Steele, the author of the debunked Steele dossier that was used to justify a federal investigation into the 2016 Trump campaign, met with Ohr 12 times after Steele was terminated as a confidential human source by the bureau. As the report notes, Ohr failed to report the repeated interactions with Steele to his DOJ supervisors, depriving the department of the opportunity to request that Ohr halt communication with the fired informant. Instead, Ohr continued to feed Steele’s information to the department and FBI, circumventing Steele’s termination as a reliable source.

According to the report, Ohr acknowledged to the DOJ that it was because of the possibility he would be told to stop these meetings with Steele that he chose not to report them to his direct supervisors.

While Horowitz stopped short of recommending Ohr for a criminal referral, the DOJ inspector general spent more than 36 pages of the report singling out the bureaucrat for circumventing his supervisors and referred Ohr to the Office of Professional Responsibility. Horowitz also referred Ohr’s actions to his supervisors in the criminal justice division, leaving the door open to future criminal prosecution.

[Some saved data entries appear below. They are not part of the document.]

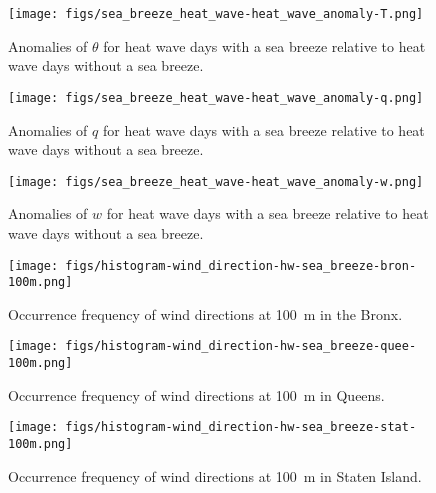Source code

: \documentclass[num-refs]{wiley-article}
\begin{document}
\begin{figure}[ht]
	\centering
	\texttt{[image: figs/sea\_breeze\_heat\_wave-heat\_wave\_anomaly-T.png]}
	\caption{Anomalies of $\theta$ for heat wave days with a sea breeze relative to heat wave days without a sea breeze.}
	\label{fig:sea_breeze_heat_wave_anomaly-T}
\end{figure}
\begin{figure}[ht]
	\centering
	\texttt{[image: figs/sea\_breeze\_heat\_wave-heat\_wave\_anomaly-q.png]}
	\caption{Anomalies of $q$ for heat wave days with a sea breeze relative to heat wave days without a sea breeze.}
	\label{fig:sea_breeze_heat_wave_anomaly-q}
\end{figure}
\begin{figure}[ht]
	\centering
	\texttt{[image: figs/sea\_breeze\_heat\_wave-heat\_wave\_anomaly-w.png]}
	\caption{Anomalies of $w$ for heat wave days with a sea breeze relative to heat wave days without a sea breeze.}
	\label{fig:sea_breeze_heat_wave_anomaly-w}
\end{figure}


\begin{figure}[ht]
	\centering
	\texttt{[image: figs/histogram-wind\_direction-hw-sea\_breeze-bron-100m.png]}
	\caption{Occurrence frequency of wind directions at \SI{100}{\meter} in the Bronx.}
	\label{fig:wind_direction-heat_wave-sea_breeze-histogram-bron}
\end{figure}
\begin{figure}[ht]
	\centering
	\texttt{[image: figs/histogram-wind\_direction-hw-sea\_breeze-quee-100m.png]}
	\caption{Occurrence frequency of wind directions at \SI{100}{\meter} in Queens.}
	\label{fig:wind_direction-heat_wave-sea_breeze-histogram-quee}
\end{figure}
\begin{figure}[ht]
	\centering
	\texttt{[image: figs/histogram-wind\_direction-hw-sea\_breeze-stat-100m.png]}
	\caption{Occurrence frequency of wind directions at \SI{100}{\meter} in Staten Island.}
	\label{fig:wind_direction-heat_wave-sea_breeze-histogram-stat}
\end{figure}
\end{document}
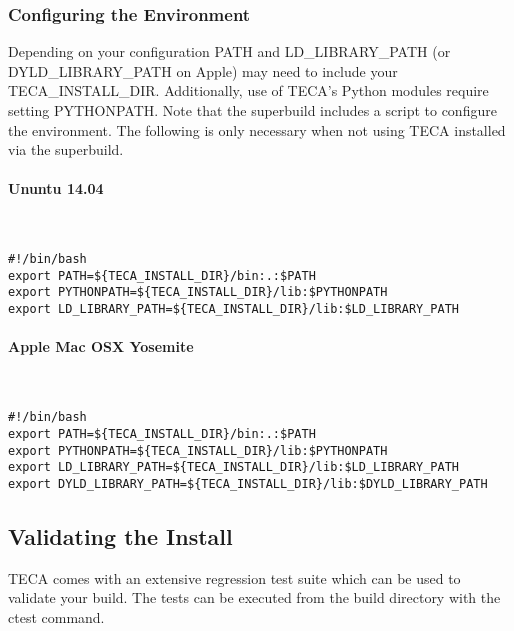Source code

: \documentclass[a4paper,10pt,DIV=12]{scrreprt}
\begin{document}
\subsubsection{Configuring the Environment}
Depending on your configuration PATH and LD\_LIBRARY\_PATH (or DYLD\_LIBRARY\_PATH on Apple)
may need to include your TECA\_INSTALL\_DIR. Additionally,
use of TECA's Python modules require setting PYTHONPATH. Note that the superbuild includes
a script to configure the environment. The following is only necessary when not using
TECA installed via the superbuild.

\paragraph{Ununtu 14.04} $\;$ \\ \\
\vspace{2mm}\hspace{0.2in}\begin{minipage}{0.8\textwidth}
\begin{verbatim}
#!/bin/bash
export PATH=${TECA_INSTALL_DIR}/bin:.:$PATH
export PYTHONPATH=${TECA_INSTALL_DIR}/lib:$PYTHONPATH
export LD_LIBRARY_PATH=${TECA_INSTALL_DIR}/lib:$LD_LIBRARY_PATH
\end{verbatim}
\end{minipage}\vspace{2mm}

\paragraph{Apple Mac OSX Yosemite} $\;$ \\ \\
\vspace{2mm}\hspace{0.2in}\begin{minipage}{0.8\textwidth}
\begin{verbatim}
#!/bin/bash
export PATH=${TECA_INSTALL_DIR}/bin:.:$PATH
export PYTHONPATH=${TECA_INSTALL_DIR}/lib:$PYTHONPATH
export LD_LIBRARY_PATH=${TECA_INSTALL_DIR}/lib:$LD_LIBRARY_PATH
export DYLD_LIBRARY_PATH=${TECA_INSTALL_DIR}/lib:$DYLD_LIBRARY_PATH
\end{verbatim}
\end{minipage}\vspace{2mm}



\subsection{Validating the Install}
TECA comes with an extensive regression test suite which can be used to validate
your build. The tests can be executed from the build directory with the ctest command.
\end{document}

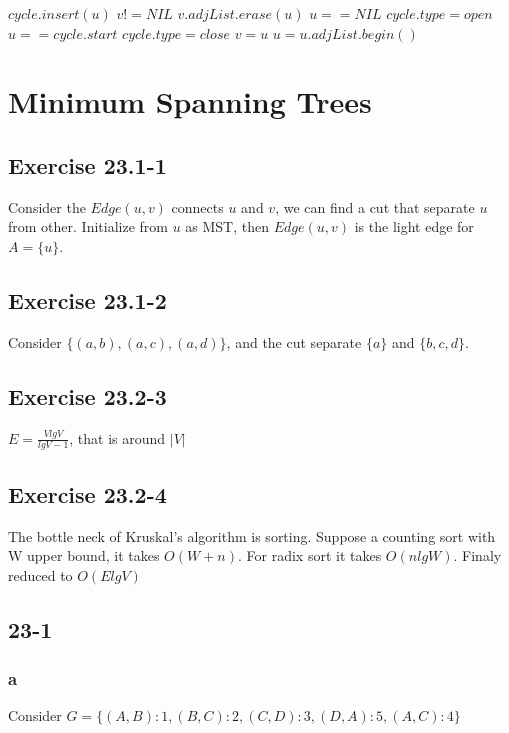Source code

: \documentclass[]{article}
\begin{document}
\begin{codebox}
	
	\li $cycle.insert(u)$
	\li \If $v != NIL$ 
	\li \Then $v.adjList.erase(u)$ \End
	\li \If $u == NIL$ 
	\li \Then $cycle.type = open$
	\li \Return  
	\li \ElseIf $u == cycle.start$ 
	\li \Then $cycle.type = close$
	\li \Return 
	\li \Else $v = u$
	\li $u = u.adjList.begin()$
	\li {}
	\End
	\End
	
\end{codebox}

\section{Minimum Spanning Trees}

\subsection{Exercise 23.1-1}
Consider the $Edge(u,v)$ connects $u$ and $v$, we can find a cut that separate $u$ from other. Initialize from $u$ as MST, then $Edge(u,v)$ is the light edge for $A=\{u\}$.

\subsection{Exercise 23.1-2}
Consider $\{(a,b), (a,c), (a,d)\}$, and the cut separate $\{a\}$ and $\{b,c,d\}$.

\subsection{Exercise 23.2-3}
$E = \frac{VlgV}{lgV-1}$, that is around $|V|$

\subsection{Exercise 23.2-4}
The bottle neck of Kruskal's algorithm is sorting. Suppose a counting sort with W upper bound, it takes $O(W+n)$. For radix sort it takes $O(nlgW)$. Finaly reduced to $O(ElgV)$

\subsection{23-1}
\subsubsection{a}
Consider $G = \{(A,B):1, (B,C):2, (C,D):3, (D,A):5, (A,C):4\}$
\end{document}
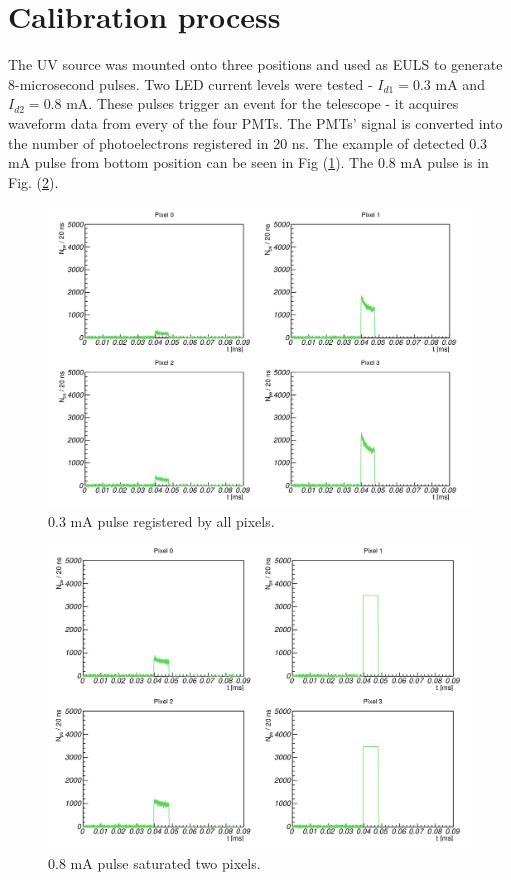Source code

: \section{Calibration process}
The UV source was mounted onto three positions and used as EULS to generate 8-microsecond pulses. Two LED current levels were tested - $I_{d1} = 0.3$ mA and $I_{d2} = 0.8$ mA. These pulses trigger an event for the telescope - it acquires waveform data from every of the four PMTs. The PMTs' signal is converted into the number of photoelectrons registered in 20 ns. The example of detected 0.3 mA pulse from bottom position can be seen in Fig (\ref{03pulse}). The 0.8 mA pulse is in Fig. (\ref{08pulse}).

\begin{figure}[H]
 \centering
 \includegraphics[scale=0.42, angle = 0]{./pictures/CalibPulses.png}
 \caption{0.3 mA pulse registered by all pixels.}
 \label{03pulse}
 
\end{figure}

\begin{figure}[H]
 \centering
 \includegraphics[scale=0.42, angle = 0]{./pictures/CalibSaturated.png}
 \caption{0.8 mA pulse saturated two pixels.}
 \label{08pulse}
 
\end{figure}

“We found that, while no Department or ODAG policy specifically prohibited Ohr’s activities, Ohr was clearly cognizant of his responsibility to inform his supervisors of his interactions with Steele, the FBI, and State Department,” the report states. “We are referring our finding to the Department’s Office of Professional Responsibility for any action it deems appropriate. We are also providing our finding to Ohr’s current supervisors in CRM for any action they deem appropriate.”